= Texto do documento =
Com juros elevados e alternativas mais rentáveis, caderneta fecha 2025 com mais saques do que depósitos pelo quinto ano consecutivo
A caderneta de poupança encerrou 2025 registrando mais um desempenho negativo, com os saques superando os depósitos pelo quinto ano seguido. Dados do Banco Central mostram que entraram R$ 4,27 trilhões na modalidade ao longo do ano, enquanto as retiradas somaram R$ 4,36 trilhões, resultando em um saldo negativo de R$ 85,6 bilhões.
O resultado reforça a tendência de perda de atratividade da poupança em um cenário de juros elevados. Com a taxa básica em patamar alto, investimentos de renda fixa como Tesouro Direto, CDBs e fundos conservadores passaram a oferecer melhor rentabilidade, com risco semelhante e liquidez diária, atraindo até investidores tradicionalmente conservadores.
Especialistas também apontam que a saída de recursos não se deve apenas à busca por melhores aplicações. A pressão no orçamento das famílias, provocada pela inflação e pelo aumento do custo de vida, levou muitos brasileiros a recorrerem à poupança para cobrir despesas correntes, ampliando o volume de saques ao longo do ano.
Apesar do saldo negativo no acumulado de 2025, a poupança apresentou um sinal positivo em dezembro, mês que historicamente registra entrada líquida de recursos por causa do pagamento de gratificações. Além disso, pelo quarto ano consecutivo, o rendimento da caderneta superou a inflação, mantendo sua função básica de preservar o poder de compra, ainda que distante de ser a principal escolha de investimento.

= Material fornecido =
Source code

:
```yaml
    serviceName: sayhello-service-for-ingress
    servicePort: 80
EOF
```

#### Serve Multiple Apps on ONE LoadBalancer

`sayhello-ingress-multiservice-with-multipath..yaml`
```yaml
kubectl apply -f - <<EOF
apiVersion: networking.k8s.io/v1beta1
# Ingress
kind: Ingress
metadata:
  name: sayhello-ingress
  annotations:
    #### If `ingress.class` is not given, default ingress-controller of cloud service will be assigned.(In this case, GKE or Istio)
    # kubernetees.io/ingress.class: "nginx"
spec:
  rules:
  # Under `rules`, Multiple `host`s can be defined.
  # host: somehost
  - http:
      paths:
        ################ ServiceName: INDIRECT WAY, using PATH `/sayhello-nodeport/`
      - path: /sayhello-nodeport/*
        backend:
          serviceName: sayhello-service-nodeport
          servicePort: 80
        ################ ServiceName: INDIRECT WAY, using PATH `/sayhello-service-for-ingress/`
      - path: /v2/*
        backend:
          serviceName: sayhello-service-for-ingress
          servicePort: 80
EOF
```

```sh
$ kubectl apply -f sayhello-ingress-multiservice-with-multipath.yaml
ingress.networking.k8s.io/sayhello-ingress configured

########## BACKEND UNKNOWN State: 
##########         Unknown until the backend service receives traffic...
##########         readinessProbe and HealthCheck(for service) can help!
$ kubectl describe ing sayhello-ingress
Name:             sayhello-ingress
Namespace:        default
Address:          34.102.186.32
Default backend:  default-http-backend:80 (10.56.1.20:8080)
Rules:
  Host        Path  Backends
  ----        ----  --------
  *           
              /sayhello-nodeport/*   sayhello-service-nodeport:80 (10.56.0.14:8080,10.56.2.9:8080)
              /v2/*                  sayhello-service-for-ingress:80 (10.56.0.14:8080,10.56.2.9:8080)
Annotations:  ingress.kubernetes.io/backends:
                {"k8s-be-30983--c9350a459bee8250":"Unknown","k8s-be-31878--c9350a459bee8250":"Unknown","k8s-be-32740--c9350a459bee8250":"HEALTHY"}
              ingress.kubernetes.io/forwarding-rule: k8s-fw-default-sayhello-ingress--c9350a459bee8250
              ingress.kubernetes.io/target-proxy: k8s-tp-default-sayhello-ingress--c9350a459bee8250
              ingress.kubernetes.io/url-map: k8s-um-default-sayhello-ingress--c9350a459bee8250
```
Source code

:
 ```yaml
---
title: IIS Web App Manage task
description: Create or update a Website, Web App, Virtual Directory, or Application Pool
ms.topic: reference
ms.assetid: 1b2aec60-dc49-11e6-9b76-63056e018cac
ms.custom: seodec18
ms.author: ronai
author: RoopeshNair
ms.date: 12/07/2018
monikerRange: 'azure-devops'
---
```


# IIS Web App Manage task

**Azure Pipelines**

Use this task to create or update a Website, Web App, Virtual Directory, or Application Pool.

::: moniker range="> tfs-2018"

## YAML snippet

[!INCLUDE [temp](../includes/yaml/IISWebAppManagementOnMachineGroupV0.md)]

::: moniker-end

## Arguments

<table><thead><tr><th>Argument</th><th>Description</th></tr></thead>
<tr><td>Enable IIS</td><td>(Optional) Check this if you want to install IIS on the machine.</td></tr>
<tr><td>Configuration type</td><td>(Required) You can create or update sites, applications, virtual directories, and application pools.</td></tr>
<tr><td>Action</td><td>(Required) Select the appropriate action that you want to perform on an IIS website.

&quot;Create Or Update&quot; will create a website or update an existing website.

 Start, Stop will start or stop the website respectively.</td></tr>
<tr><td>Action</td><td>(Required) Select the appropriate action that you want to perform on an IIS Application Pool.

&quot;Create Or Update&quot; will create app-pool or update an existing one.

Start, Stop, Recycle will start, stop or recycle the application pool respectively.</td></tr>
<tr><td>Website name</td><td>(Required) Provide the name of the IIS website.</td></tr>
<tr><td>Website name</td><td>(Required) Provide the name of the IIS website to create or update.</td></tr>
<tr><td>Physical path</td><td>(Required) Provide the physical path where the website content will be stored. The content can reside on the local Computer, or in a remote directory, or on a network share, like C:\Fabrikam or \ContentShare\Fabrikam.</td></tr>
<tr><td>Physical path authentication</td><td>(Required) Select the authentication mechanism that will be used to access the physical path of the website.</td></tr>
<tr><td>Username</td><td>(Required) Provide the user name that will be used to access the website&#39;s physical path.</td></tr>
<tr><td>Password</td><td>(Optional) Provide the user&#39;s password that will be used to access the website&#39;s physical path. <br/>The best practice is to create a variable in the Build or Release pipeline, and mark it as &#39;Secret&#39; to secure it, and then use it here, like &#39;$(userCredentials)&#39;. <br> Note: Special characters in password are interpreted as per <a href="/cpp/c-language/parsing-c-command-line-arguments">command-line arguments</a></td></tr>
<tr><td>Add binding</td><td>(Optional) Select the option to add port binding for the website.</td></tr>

= Tarefa 1 =
No texto sobre a poupança, transforme em lista o parágrafo que começa com "Especialistas também apontam", mantendo os fatos principais.
= Tarefa 2 =
Segundo o texto sobre a poupança, de quanto foi o saldo negativo da caderneta em 2025?
Baseie-se somente no texto do documento, e não nas linhas.

= Resposta 1 =
- A saída de recursos não se explica apenas pela busca por aplicações melhores.
- A inflação e o aumento do custo de vida pressionaram o orçamento das famílias.
- Muitos brasileiros usaram a poupança para cobrir despesas correntes.
- Isso ampliou o volume de saques ao longo do ano.

= Resposta 2 =
R$ 85,6 bilhões.